| TASK OBJECTIVE |
Without the pictures, output all of the data exactly.

| INFORMATION SUPPLIED |
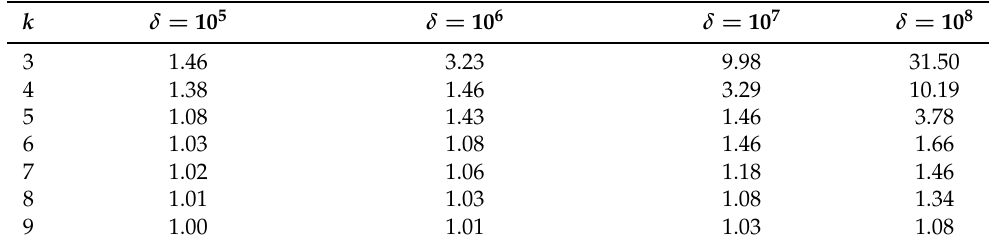
Table 4. Computed estimates of κ { 10 5 ,10 6 ,10 7 ,10 8 } .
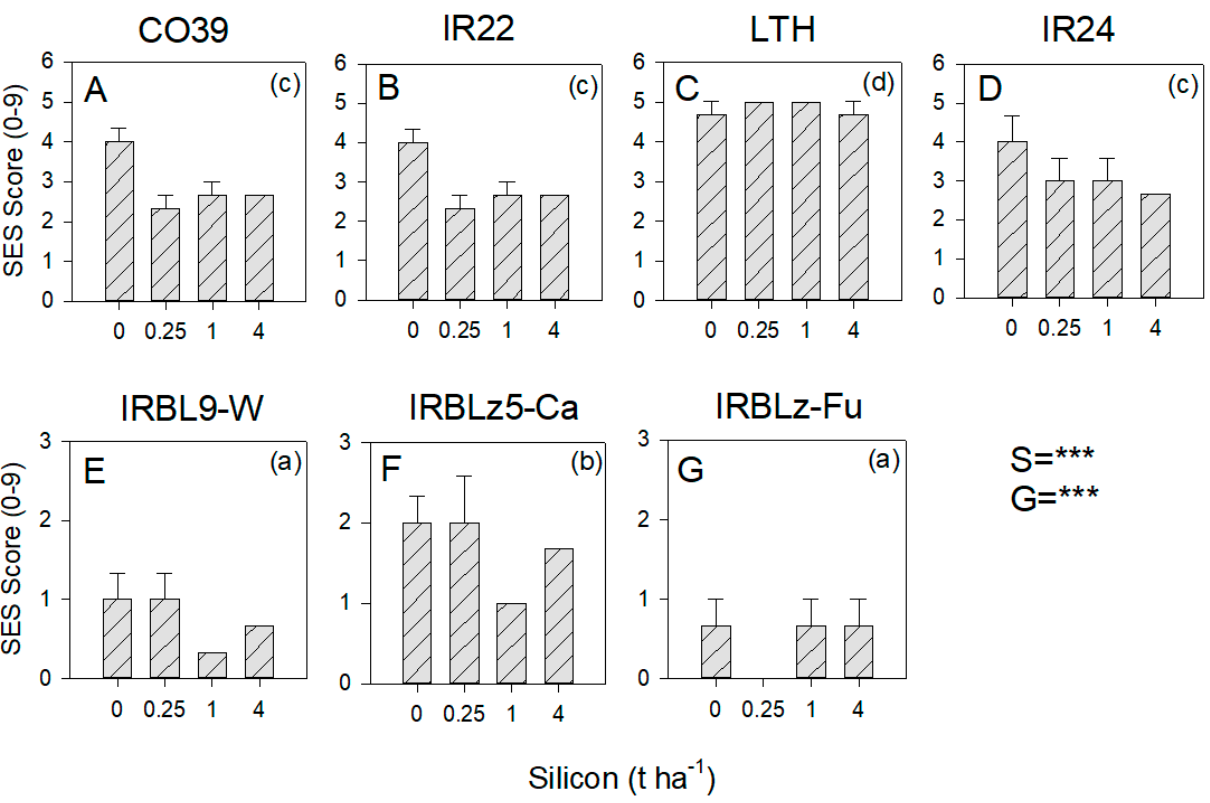
Figure 5. Effects of soil silicon on blast disease in 7 rice varieties: Varieties ( A ) CO39, ( B ) IR22, ( C ) LTH, ( D ) IR24 were susceptible to blast, whereas varieties ( E ) IRBL-W, ( F ) IRBLz5-Ca, and ( G ) IRBLz-Fu were resistant to blast. Blast incidence was evaluated using the Standard Evaluation System (SES) for leaf blast. Soil was amended with 0, 0.25, 1 and 4 t ha − 1 equivalents of silicon. Standard errors are indicated (sample size = 3). Summary statistics for the univariate general linear model are indicated as S = silicon level interaction, G = rice genotype, and *** = p ≤ 0.005; lowercase letters in parentheses indicate homogenous variety groups; note differences in scales. See also Table S9.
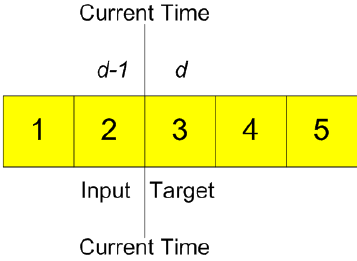
Figure 4. Philosophy raised for the learning phase and for the operation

| PROBLEM SOLUTION |
Table 4. Computed estimates of κ { 10 5 ,10 6 ,10 7 ,10 8 } .
Figure 5. Effects of soil silicon on blast disease in 7 rice varieties: Varieties ( A ) CO39, ( B ) IR22, ( C ) LTH, ( D ) IR24 were susceptible to blast, whereas varieties ( E ) IRBL-W, ( F ) IRBLz5-Ca, and ( G ) IRBLz-Fu were resistant to blast. Blast incidence was evaluated using the Standard Evaluation System (SES) for leaf blast. Soil was amended with 0, 0.25, 1 and 4 t ha − 1 equivalents of silicon. Standard errors are indicated (sample size = 3). Summary statistics for the univariate general linear model are indicated as S = silicon level interaction, G = rice genotype, and *** = p ≤ 0.005; lowercase letters in parentheses indicate homogenous variety groups; note differences in scales. See also Table S9.
Figure 4. Philosophy raised for the learning phase and for the operation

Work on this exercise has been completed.